### Prompt
All lines from the one containing "thumb tip: (163, 327)" down to the final line of the entries below: return them exactly.

### Exercise data
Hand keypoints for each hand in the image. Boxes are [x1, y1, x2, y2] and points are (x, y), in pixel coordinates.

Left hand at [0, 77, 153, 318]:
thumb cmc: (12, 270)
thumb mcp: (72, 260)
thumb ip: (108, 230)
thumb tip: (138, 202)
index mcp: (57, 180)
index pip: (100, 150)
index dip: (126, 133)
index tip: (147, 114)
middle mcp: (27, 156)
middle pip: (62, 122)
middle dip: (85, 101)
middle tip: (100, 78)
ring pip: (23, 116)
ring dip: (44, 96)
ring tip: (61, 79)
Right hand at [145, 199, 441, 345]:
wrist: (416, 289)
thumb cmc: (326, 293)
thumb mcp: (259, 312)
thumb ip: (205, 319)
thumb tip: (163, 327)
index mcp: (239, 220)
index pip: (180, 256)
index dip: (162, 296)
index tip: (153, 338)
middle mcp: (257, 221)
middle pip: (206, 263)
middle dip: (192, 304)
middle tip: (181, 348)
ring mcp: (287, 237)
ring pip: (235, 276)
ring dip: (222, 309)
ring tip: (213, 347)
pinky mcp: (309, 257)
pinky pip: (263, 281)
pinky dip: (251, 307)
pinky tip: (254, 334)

### The answer
thumb tip: (163, 327)
index mcp: (239, 220)
index pip: (180, 256)
index dip: (162, 296)
index tip: (153, 338)
middle mcp: (257, 221)
middle pip: (206, 263)
middle dip: (192, 304)
middle tip: (181, 348)
ring mcp: (287, 237)
ring pip: (235, 276)
ring dip: (222, 309)
ring tip: (213, 347)
pinky mcp: (309, 257)
pinky pip: (263, 281)
pinky dip: (251, 307)
pinky tip: (254, 334)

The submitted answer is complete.